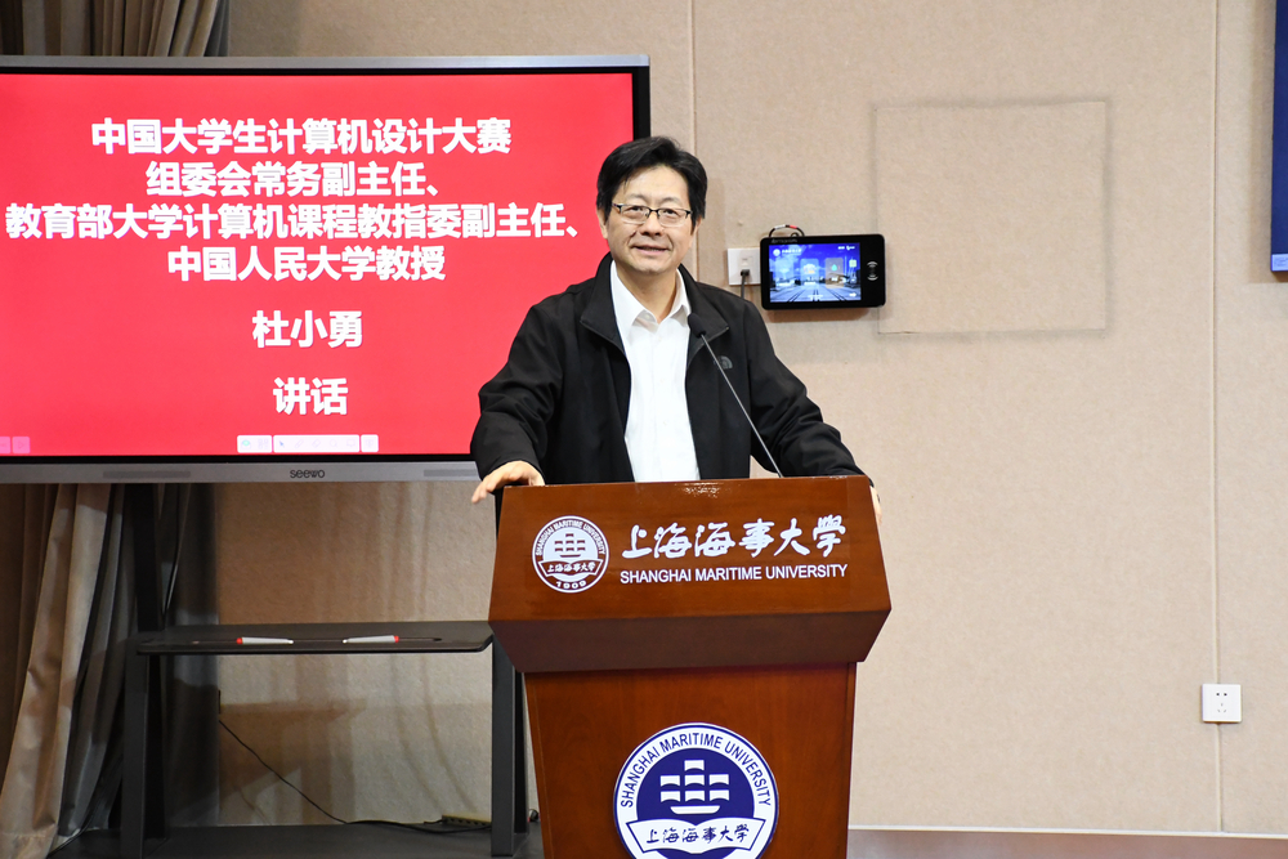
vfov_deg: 13.0
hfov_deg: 19.5
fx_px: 3757
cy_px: 430
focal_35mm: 105
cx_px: 644
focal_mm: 70
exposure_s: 1/125
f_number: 5
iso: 4500
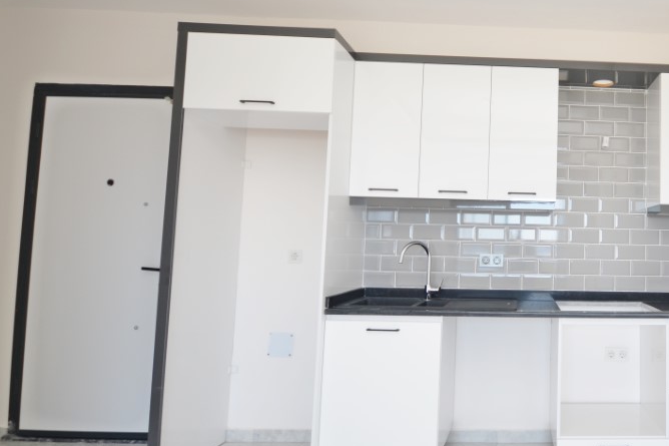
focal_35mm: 26
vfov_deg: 49.5
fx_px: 483
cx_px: 557
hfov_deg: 62.1
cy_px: 201
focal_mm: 10
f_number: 4.5
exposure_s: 1/80
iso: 200
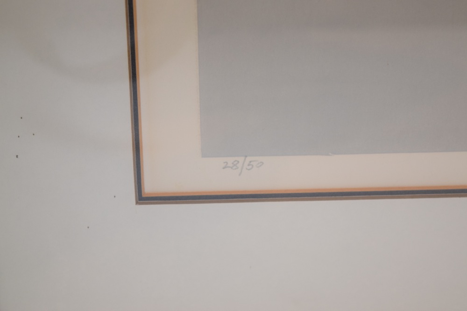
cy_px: 156
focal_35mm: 82
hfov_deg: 24.6
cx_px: 234
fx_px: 1070
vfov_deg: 16.6
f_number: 5.6
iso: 800
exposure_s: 1/80
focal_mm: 55
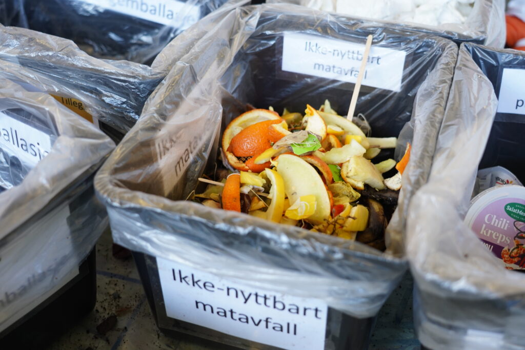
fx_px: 671
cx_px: 262
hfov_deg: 42.7
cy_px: 175
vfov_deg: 29.3
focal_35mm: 46
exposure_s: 1/50
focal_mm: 46
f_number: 4
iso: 1000
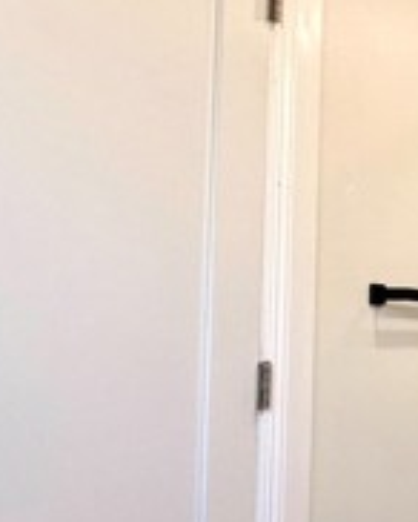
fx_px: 741
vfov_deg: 38.6
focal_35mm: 48
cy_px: 310
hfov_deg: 18.7
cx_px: 850
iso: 200
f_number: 2.2
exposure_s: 1/120
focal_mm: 2.22
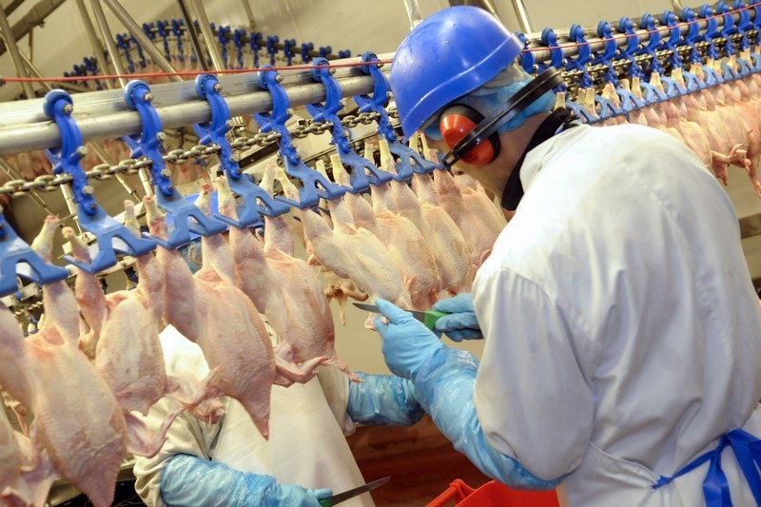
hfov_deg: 46.4
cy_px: 254
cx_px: 380
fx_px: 888
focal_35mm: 42
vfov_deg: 31.9
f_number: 3.2
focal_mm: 28
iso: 800
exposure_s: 1/125
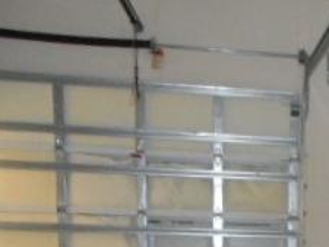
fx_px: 675
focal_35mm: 71
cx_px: 371
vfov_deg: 19.2
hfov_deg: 25.2
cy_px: 323
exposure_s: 1/25
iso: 800
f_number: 3.7
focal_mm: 4.5
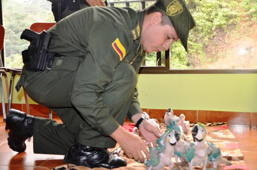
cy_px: 85
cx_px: 128
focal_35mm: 48
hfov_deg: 41.2
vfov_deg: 27.9
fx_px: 342
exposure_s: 1/60
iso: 800
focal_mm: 32
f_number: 4.2
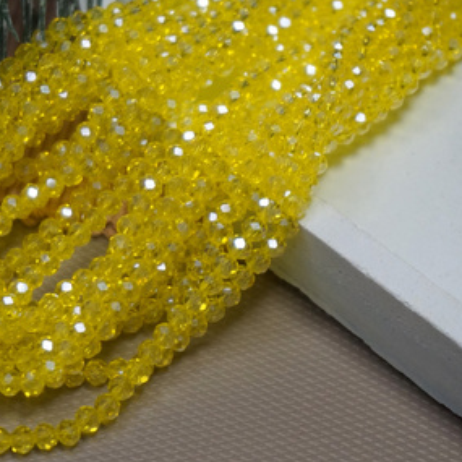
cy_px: 232
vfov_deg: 19.2
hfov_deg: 19.1
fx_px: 1369
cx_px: 146
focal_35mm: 91
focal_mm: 45
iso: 1250
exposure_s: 1/80
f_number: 5.6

## Required work
Return all the material exactly, skipping pictures.

## Task answer
vfov_deg: 13.0
hfov_deg: 19.5
fx_px: 3757
cy_px: 430
focal_35mm: 105
cx_px: 644
focal_mm: 70
exposure_s: 1/125
f_number: 5
iso: 4500
focal_35mm: 26
vfov_deg: 49.5
fx_px: 483
cx_px: 557
hfov_deg: 62.1
cy_px: 201
focal_mm: 10
f_number: 4.5
exposure_s: 1/80
iso: 200
cy_px: 156
focal_35mm: 82
hfov_deg: 24.6
cx_px: 234
fx_px: 1070
vfov_deg: 16.6
f_number: 5.6
iso: 800
exposure_s: 1/80
focal_mm: 55
fx_px: 671
cx_px: 262
hfov_deg: 42.7
cy_px: 175
vfov_deg: 29.3
focal_35mm: 46
exposure_s: 1/50
focal_mm: 46
f_number: 4
iso: 1000
fx_px: 741
vfov_deg: 38.6
focal_35mm: 48
cy_px: 310
hfov_deg: 18.7
cx_px: 850
iso: 200
f_number: 2.2
exposure_s: 1/120
focal_mm: 2.22
hfov_deg: 46.4
cy_px: 254
cx_px: 380
fx_px: 888
focal_35mm: 42
vfov_deg: 31.9
f_number: 3.2
focal_mm: 28
iso: 800
exposure_s: 1/125
fx_px: 675
focal_35mm: 71
cx_px: 371
vfov_deg: 19.2
hfov_deg: 25.2
cy_px: 323
exposure_s: 1/25
iso: 800
f_number: 3.7
focal_mm: 4.5
cy_px: 85
cx_px: 128
focal_35mm: 48
hfov_deg: 41.2
vfov_deg: 27.9
fx_px: 342
exposure_s: 1/60
iso: 800
focal_mm: 32
f_number: 4.2
cy_px: 232
vfov_deg: 19.2
hfov_deg: 19.1
fx_px: 1369
cx_px: 146
focal_35mm: 91
focal_mm: 45
iso: 1250
exposure_s: 1/80
f_number: 5.6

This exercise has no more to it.